Put every line of the material below into a Markdown table with two columns, "Row" for a running row number and "Line" for the line itself. Leave out blank lines.

[Information]

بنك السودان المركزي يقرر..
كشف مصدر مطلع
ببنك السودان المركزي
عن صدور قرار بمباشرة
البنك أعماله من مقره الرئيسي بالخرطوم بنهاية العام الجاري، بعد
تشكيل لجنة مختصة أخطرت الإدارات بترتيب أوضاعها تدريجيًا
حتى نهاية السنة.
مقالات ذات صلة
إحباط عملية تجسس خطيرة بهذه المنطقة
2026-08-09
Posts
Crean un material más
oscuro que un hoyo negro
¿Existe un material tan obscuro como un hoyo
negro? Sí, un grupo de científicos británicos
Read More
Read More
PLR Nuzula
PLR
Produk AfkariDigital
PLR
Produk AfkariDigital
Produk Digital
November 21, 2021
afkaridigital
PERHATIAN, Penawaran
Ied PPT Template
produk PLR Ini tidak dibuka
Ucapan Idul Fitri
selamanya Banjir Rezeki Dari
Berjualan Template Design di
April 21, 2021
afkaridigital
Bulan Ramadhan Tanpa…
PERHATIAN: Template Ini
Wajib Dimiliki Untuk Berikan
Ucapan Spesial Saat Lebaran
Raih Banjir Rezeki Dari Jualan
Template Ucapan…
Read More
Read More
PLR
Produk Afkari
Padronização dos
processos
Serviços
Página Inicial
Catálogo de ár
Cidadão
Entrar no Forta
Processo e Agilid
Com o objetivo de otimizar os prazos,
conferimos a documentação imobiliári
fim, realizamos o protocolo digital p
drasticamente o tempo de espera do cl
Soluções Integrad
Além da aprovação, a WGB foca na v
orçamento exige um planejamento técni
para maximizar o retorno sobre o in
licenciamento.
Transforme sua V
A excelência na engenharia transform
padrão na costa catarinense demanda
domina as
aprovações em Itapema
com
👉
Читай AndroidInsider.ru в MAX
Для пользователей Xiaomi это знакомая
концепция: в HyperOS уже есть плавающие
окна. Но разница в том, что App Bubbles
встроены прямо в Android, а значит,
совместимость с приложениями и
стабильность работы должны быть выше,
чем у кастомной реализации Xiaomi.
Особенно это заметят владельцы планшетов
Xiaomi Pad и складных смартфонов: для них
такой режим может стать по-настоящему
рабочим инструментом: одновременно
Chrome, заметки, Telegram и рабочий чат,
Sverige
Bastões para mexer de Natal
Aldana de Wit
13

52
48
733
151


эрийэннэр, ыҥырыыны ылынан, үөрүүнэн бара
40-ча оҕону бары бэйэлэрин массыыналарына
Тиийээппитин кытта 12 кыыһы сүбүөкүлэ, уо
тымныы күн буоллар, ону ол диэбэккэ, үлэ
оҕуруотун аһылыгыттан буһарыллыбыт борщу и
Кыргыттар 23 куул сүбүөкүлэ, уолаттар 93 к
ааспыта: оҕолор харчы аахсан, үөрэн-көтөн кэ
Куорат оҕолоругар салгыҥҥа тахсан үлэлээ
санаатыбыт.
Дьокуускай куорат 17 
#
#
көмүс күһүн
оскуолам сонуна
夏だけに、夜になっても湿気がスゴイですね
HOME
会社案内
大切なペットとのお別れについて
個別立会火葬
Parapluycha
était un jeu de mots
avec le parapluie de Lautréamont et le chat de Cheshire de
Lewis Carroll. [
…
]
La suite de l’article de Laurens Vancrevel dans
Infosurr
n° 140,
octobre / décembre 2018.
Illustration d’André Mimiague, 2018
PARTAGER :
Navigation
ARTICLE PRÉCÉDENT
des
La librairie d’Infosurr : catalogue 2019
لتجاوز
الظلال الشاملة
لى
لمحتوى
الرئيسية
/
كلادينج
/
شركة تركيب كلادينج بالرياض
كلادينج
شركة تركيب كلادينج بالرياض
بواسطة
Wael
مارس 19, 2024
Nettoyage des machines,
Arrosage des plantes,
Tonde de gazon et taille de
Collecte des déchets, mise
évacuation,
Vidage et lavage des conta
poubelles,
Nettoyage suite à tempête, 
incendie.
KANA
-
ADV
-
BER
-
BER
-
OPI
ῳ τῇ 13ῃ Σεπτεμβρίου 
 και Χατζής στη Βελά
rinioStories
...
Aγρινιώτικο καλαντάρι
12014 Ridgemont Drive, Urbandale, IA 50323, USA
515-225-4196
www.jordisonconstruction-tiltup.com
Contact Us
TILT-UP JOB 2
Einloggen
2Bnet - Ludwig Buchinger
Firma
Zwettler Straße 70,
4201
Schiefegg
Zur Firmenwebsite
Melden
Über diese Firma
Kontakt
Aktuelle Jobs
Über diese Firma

[/Information]

Solution to this exercise:
| Row | Line |
|---|---|
| 1 | بنك السودان المركزي يقرر.. |
| 2 | كشف مصدر مطلع |
| 3 | ببنك السودان المركزي |
| 4 | عن صدور قرار بمباشرة |
| 5 | البنك أعماله من مقره الرئيسي بالخرطوم بنهاية العام الجاري، بعد |
| 6 | تشكيل لجنة مختصة أخطرت الإدارات بترتيب أوضاعها تدريجيًا |
| 7 | حتى نهاية السنة. |
| 8 | مقالات ذات صلة |
| 9 | إحباط عملية تجسس خطيرة بهذه المنطقة |
| 10 | 2026-08-09 |
| 11 | Posts |
| 12 | Crean un material más |
| 13 | oscuro que un hoyo negro |
| 14 | ¿Existe un material tan obscuro como un hoyo |
| 15 | negro? Sí, un grupo de científicos británicos |
| 16 | Read More |
| 17 | Read More |
| 18 | PLR Nuzula |
| 19 | PLR |
| 20 | Produk AfkariDigital |
| 21 | PLR |
| 22 | Produk AfkariDigital |
| 23 | Produk Digital |
| 24 | November 21, 2021 |
| 25 | afkaridigital |
| 26 | PERHATIAN, Penawaran |
| 27 | Ied PPT Template |
| 28 | produk PLR Ini tidak dibuka |
| 29 | Ucapan Idul Fitri |
| 30 | selamanya Banjir Rezeki Dari |
| 31 | Berjualan Template Design di |
| 32 | April 21, 2021 |
| 33 | afkaridigital |
| 34 | Bulan Ramadhan Tanpa… |
| 35 | PERHATIAN: Template Ini |
| 36 | Wajib Dimiliki Untuk Berikan |
| 37 | Ucapan Spesial Saat Lebaran |
| 38 | Raih Banjir Rezeki Dari Jualan |
| 39 | Template Ucapan… |
| 40 | Read More |
| 41 | Read More |
| 42 | PLR |
| 43 | Produk Afkari |
| 44 | Padronização dos |
| 45 | processos |
| 46 | Serviços |
| 47 | Página Inicial |
| 48 | Catálogo de ár |
| 49 | Cidadão |
| 50 | Entrar no Forta |
| 51 | Processo e Agilid |
| 52 | Com o objetivo de otimizar os prazos, |
| 53 | conferimos a documentação imobiliári |
| 54 | fim, realizamos o protocolo digital p |
| 55 | drasticamente o tempo de espera do cl |
| 56 | Soluções Integrad |
| 57 | Além da aprovação, a WGB foca na v |
| 58 | orçamento exige um planejamento técni |
| 59 | para maximizar o retorno sobre o in |
| 60 | licenciamento. |
| 61 | Transforme sua V |
| 62 | A excelência na engenharia transform |
| 63 | padrão na costa catarinense demanda |
| 64 | domina as |
| 65 | aprovações em Itapema |
| 66 | com |
| 67 | 👉 |
| 68 | Читай AndroidInsider.ru в MAX |
| 69 | Для пользователей Xiaomi это знакомая |
| 70 | концепция: в HyperOS уже есть плавающие |
| 71 | окна. Но разница в том, что App Bubbles |
| 72 | встроены прямо в Android, а значит, |
| 73 | совместимость с приложениями и |
| 74 | стабильность работы должны быть выше, |
| 75 | чем у кастомной реализации Xiaomi. |
| 76 | Особенно это заметят владельцы планшетов |
| 77 | Xiaomi Pad и складных смартфонов: для них |
| 78 | такой режим может стать по-настоящему |
| 79 | рабочим инструментом: одновременно |
| 80 | Chrome, заметки, Telegram и рабочий чат, |
| 81 | Sverige |
| 82 | Bastões para mexer de Natal |
| 83 | Aldana de Wit |
| 84 | 13 |
| 85 |  |
| 86 | 52 |
| 87 | 48 |
| 88 | 733 |
| 89 | 151 |
| 90 |  |
| 91 |  |
| 92 | эрийэннэр, ыҥырыыны ылынан, үөрүүнэн бара |
| 93 | 40-ча оҕону бары бэйэлэрин массыыналарына |
| 94 | Тиийээппитин кытта 12 кыыһы сүбүөкүлэ, уо |
| 95 | тымныы күн буоллар, ону ол диэбэккэ, үлэ |
| 96 | оҕуруотун аһылыгыттан буһарыллыбыт борщу и |
| 97 | Кыргыттар 23 куул сүбүөкүлэ, уолаттар 93 к |
| 98 | ааспыта: оҕолор харчы аахсан, үөрэн-көтөн кэ |
| 99 | Куорат оҕолоругар салгыҥҥа тахсан үлэлээ |
| 100 | санаатыбыт. |
| 101 | Дьокуускай куорат 17  |
| 102 | # |
| 103 | # |
| 104 | көмүс күһүн |
| 105 | оскуолам сонуна |
| 106 | 夏だけに、夜になっても湿気がスゴイですね |
| 107 | HOME |
| 108 | 会社案内 |
| 109 | 大切なペットとのお別れについて |
| 110 | 個別立会火葬 |
| 111 | Parapluycha |
| 112 | était un jeu de mots |
| 113 | avec le parapluie de Lautréamont et le chat de Cheshire de |
| 114 | Lewis Carroll. [ |
| 115 | … |
| 116 | ] |
| 117 | La suite de l’article de Laurens Vancrevel dans |
| 118 | Infosurr |
| 119 | n° 140, |
| 120 | octobre / décembre 2018. |
| 121 | Illustration d’André Mimiague, 2018 |
| 122 | PARTAGER : |
| 123 | Navigation |
| 124 | ARTICLE PRÉCÉDENT |
| 125 | des |
| 126 | La librairie d’Infosurr : catalogue 2019 |
| 127 | لتجاوز |
| 128 | الظلال الشاملة |
| 129 | لى |
| 130 | لمحتوى |
| 131 | الرئيسية |
| 132 | / |
| 133 | كلادينج |
| 134 | / |
| 135 | شركة تركيب كلادينج بالرياض |
| 136 | كلادينج |
| 137 | شركة تركيب كلادينج بالرياض |
| 138 | بواسطة |
| 139 | Wael |
| 140 | مارس 19, 2024 |
| 141 | Nettoyage des machines, |
| 142 | Arrosage des plantes, |
| 143 | Tonde de gazon et taille de |
| 144 | Collecte des déchets, mise |
| 145 | évacuation, |
| 146 | Vidage et lavage des conta |
| 147 | poubelles, |
| 148 | Nettoyage suite à tempête,  |
| 149 | incendie. |
| 150 | KANA |
| 151 | - |
| 152 | ADV |
| 153 | - |
| 154 | BER |
| 155 | - |
| 156 | BER |
| 157 | - |
| 158 | OPI |
| 159 | ῳ τῇ 13ῃ Σεπτεμβρίου  |
| 160 |  και Χατζής στη Βελά |
| 161 | rinioStories |
| 162 | ... |
| 163 | Aγρινιώτικο καλαντάρι |
| 164 | 12014 Ridgemont Drive, Urbandale, IA 50323, USA |
| 165 | 515-225-4196 |
| 166 | www.jordisonconstruction-tiltup.com |
| 167 | Contact Us |
| 168 | TILT-UP JOB 2 |
| 169 | Einloggen |
| 170 | 2Bnet - Ludwig Buchinger |
| 171 | Firma |
| 172 | Zwettler Straße 70, |
| 173 | 4201 |
| 174 | Schiefegg |
| 175 | Zur Firmenwebsite |
| 176 | Melden |
| 177 | Über diese Firma |
| 178 | Kontakt |
| 179 | Aktuelle Jobs |
| 180 | Über diese Firma |